> Arbeitsauftrag
Mit welcher Grafikkarte beginnt laut dem Lesetext die GPU-Palette der Ultimate-Serie?

> Lesetext
# Das Notebook als wirklicher Desktop-Ersatz?



## Cuddleman (11. Januar 2015)

Mit *Schenkers* Ultimate XMG U505/U705, *One*'s K73-5N/K56-5N und *Deviltech*'s HellMachine ,kommt in eigenen konfigurierbaren Notebook-Modellen, Desktop-CPU-Kost daher,  mit  umfangreicherer CPU-Auswahl. ( ab Core i3 4160-i7 4790K für One und Deviltech bis 4770K)

*( Update + Link zum Thema: Seit dem 15.01.2015 findet man dazu einen ausführlichen Test, was denn nun eine Desktop-CPU, im Vergleich zu einer angepassten Notebook-CPU, wirklich an Mehrleistung in einem Notebook-Gehäuse bringt!) *siehe Themenende

Schenker optimierte in der Ultimate Serie, das dazu nötige Kühlsystem.
Dieses basiert auf einer doppelten Kühlerlösung mit gemeinsamen Kühlkörper für CPU+GPU, auch sollen sich die regelbaren Lüfter mittels Lüftersteuerung an die gewählten Belastungszustände anpassen lassen.
Man betont, das sich mit diesem Kühlkonzept stabile  maximale Taktraten erzielen lassen.

All das kommt dann in der Ultimate Serie U505 (15,6") und U705 (17,3")  mit Intels Z-97-Desktop-Chip zum tragen.

Als vernünftige Option, entgegen dem sich ausweitenden Trend der Festverlötung der CPU+GPU in "Brotscheibengehäusen", gesellt sich weiterhin die Möglichkeit angebotene diverse CPU (für Sockel 1150) und GPU (auf MXM-Modul) auszutauschen, so das sich weiterhin eine individuelle Konfiguration der Hardware verwirklichen läßt.

Die CPU-Palette umfaßt Intels Core i5/i7 (ohne K) i5-4460 S/ 4690 S und i7-4785 T/4790 S und T 

Die GPU-Palette beginnt  mit Nvidia's GTX 965M mit 4GB DDR5 und reicht bis zur GTX 980M mit 8GB DDR5. 
AMD-Grafik wird nicht angeboten!
Die GPU wird jedoch, auf Grund der nicht im öffentlichen Handel verfügbaren MXM-Module, auch nur von Schenker selbst ausgetauscht,  wenn man sich etwas mehr Performence wünscht, so das man sein geliebtes Gaming-Notebook einsenden muß. 
Es wird sich aber bald zeigen, das man in einschlägigen Portalen, auch die entsprechenden MXM-Module auffinden lassen, ohne dann den "zwingenden" Support seitens Schenker nutzen zu müßen.

Auf den Dauereinsatz des Netzteils wird man wohl nicht verzichten können, da sich Schenker gegen den Einsatz der Nvidia-Optimus-Option entschieden hat, da man sich konzeptionell auf Performence-Gaming festgelegt hat. 

Der Arbeitsspeicher läßt sich bis zu max. 32GB erweitern. 
Dazu stehen jeweils 4 SO-Dimm Slots zu Verfügung die bis zu 1866Mhz DDR3 aufnehmen. 

Als Basis ist der Einsatz von M.2-PCI-Express vorgesehen, um auch schnellste SSD einsetzen zu können.

Bilder mit Pose-Schlüsselpunkten:
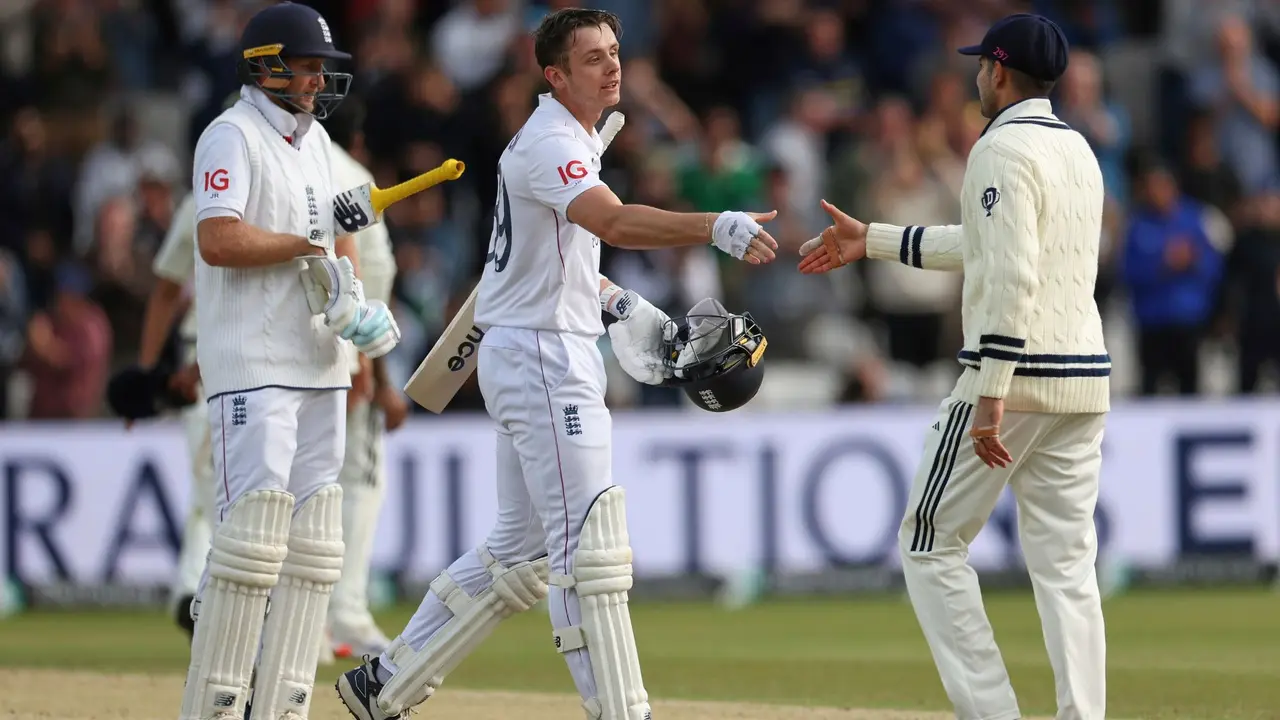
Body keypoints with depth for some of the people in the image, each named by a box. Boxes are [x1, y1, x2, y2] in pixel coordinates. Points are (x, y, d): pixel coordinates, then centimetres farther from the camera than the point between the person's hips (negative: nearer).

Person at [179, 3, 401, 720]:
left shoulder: (315, 139, 17)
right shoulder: (233, 137, -9)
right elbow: (218, 241, -22)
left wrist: (354, 298, 0)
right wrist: (309, 243, -12)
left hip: (320, 365, 9)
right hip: (253, 365, -9)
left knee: (314, 546, 5)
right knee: (253, 534, -13)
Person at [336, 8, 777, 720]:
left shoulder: (570, 140, 16)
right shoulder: (550, 144, -17)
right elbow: (615, 221, -35)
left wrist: (614, 301, 13)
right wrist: (717, 228, -47)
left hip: (563, 359, 11)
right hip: (541, 359, -11)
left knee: (523, 550, 15)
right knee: (590, 544, -12)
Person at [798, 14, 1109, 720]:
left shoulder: (1003, 148, -10)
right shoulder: (1078, 150, 18)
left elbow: (1011, 274, -21)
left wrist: (989, 391, -24)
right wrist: (873, 240, 34)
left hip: (1015, 373, -8)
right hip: (1083, 381, 8)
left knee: (929, 544, 3)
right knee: (1065, 563, 6)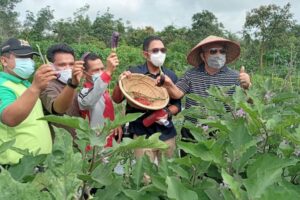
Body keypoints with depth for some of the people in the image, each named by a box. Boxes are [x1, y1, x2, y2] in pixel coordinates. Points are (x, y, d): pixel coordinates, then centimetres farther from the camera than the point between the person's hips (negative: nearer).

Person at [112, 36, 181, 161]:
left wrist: (168, 112, -14)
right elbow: (117, 99, -6)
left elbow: (177, 104, 7)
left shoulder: (171, 76, 4)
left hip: (167, 134, 4)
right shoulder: (134, 73, -5)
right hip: (142, 134, -3)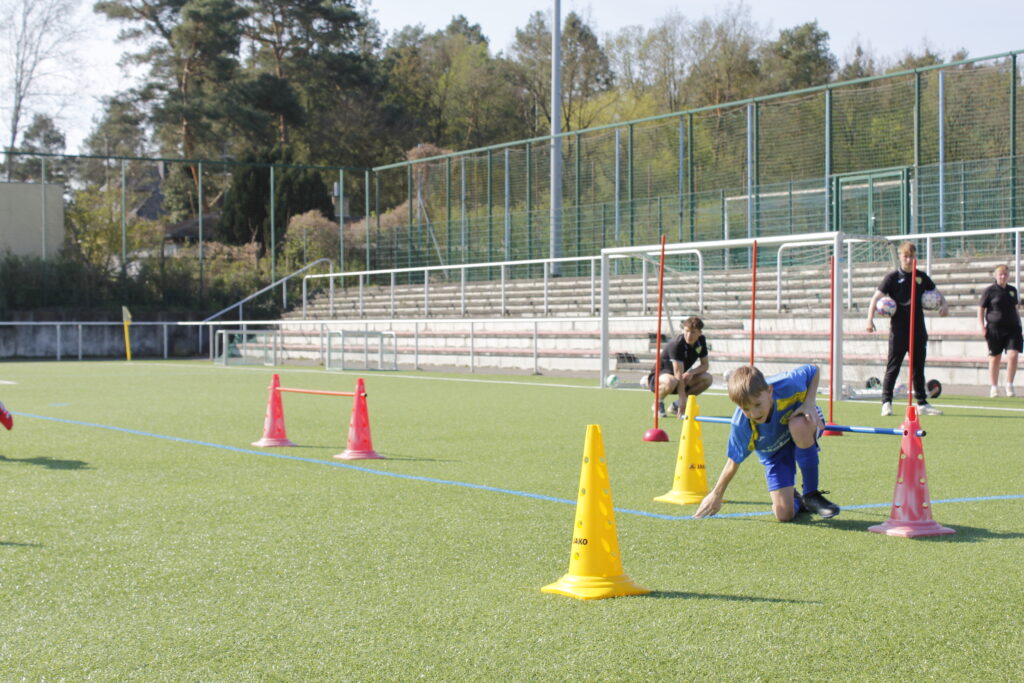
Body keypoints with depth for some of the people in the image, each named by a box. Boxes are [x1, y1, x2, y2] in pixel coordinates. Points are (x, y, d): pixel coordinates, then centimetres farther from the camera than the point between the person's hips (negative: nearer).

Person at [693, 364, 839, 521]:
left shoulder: (787, 385, -36)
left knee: (798, 425, -40)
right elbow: (734, 462, -14)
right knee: (784, 515, -15)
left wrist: (809, 403, -28)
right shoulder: (741, 426, -32)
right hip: (775, 453, 0)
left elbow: (813, 370, -13)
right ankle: (797, 501, 27)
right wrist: (716, 496, -3)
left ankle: (811, 495, -18)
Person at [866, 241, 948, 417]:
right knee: (893, 367, -4)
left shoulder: (921, 277, 9)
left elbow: (936, 292, 22)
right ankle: (886, 402, -1)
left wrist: (944, 304, 1)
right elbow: (876, 297, -7)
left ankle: (922, 404, 17)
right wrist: (870, 318, -20)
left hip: (918, 330, 4)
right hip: (898, 330, -4)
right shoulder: (892, 277, -3)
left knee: (919, 367, 11)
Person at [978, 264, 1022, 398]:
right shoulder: (990, 291, 0)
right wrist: (982, 325, -9)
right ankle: (994, 387, 17)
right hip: (995, 328, -3)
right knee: (994, 358, 5)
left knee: (1013, 356, -12)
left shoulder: (1012, 290, 13)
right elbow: (981, 309, 1)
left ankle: (1009, 385, 0)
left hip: (1012, 327, 3)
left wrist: (1018, 323, 22)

> Ergebnis
Mit Nvidias GTX 965M mit 4 GB DDR5.